*** Opening of The data ***
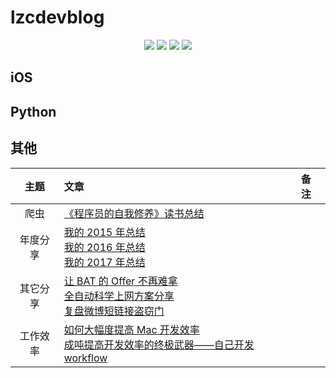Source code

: # lzcdevblog
<p align='center'>
<img src="https://img.shields.io/badge/platform-iOS-ff69b4.svg">
<img src="https://img.shields.io/badge/language-Objective--C-orange.svg">
<img src="https://img.shields.io/badge/language-python-yellowgreen.svg">
<img src="https://img.shields.io/badge/blog-lzcdev-blue.svg">
</p>

## iOS
## Python
## 其他
| 主题 | 文章 | 备注 |
|:----:|:-------|:------|
|爬虫|[《程序员的自我修养》读书总结](./articles/zi-wo-xiu-yang.md)||
| 年度分享|[我的 2015 年总结](./articles/2015-conclusion.md)<br>[我的 2016 年总结](./articles/2016-conclusion.md)<br>[我的 2017 年总结](./articles/2017-conclusion.md)|<br>|
| 其它分享|[让 BAT 的 Offer 不再难拿](./articles/bat-offer.md)<br>[全自动科学上网方案分享](./articles/fq.md)<br>[复盘微博短链接盗窃门](./articles/weibo-short-url.md)<br>||
|工作效率|[如何大幅度提高 Mac 开发效率](./articles/efficient-mac.md)<br>[成吨提高开发效率的终极武器——自己开发 workflow](./articles/alfred-workflows.md)<br>|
*** Close of The data ***
*What the task requires*.
Wherever the string "https" appears in a line of the records, copy that line.

*Solution*.
<img src="https://img.shields.io/badge/platform-iOS-ff69b4.svg">
<img src="https://img.shields.io/badge/language-Objective--C-orange.svg">
<img src="https://img.shields.io/badge/language-python-yellowgreen.svg">
<img src="https://img.shields.io/badge/blog-lzcdev-blue.svg">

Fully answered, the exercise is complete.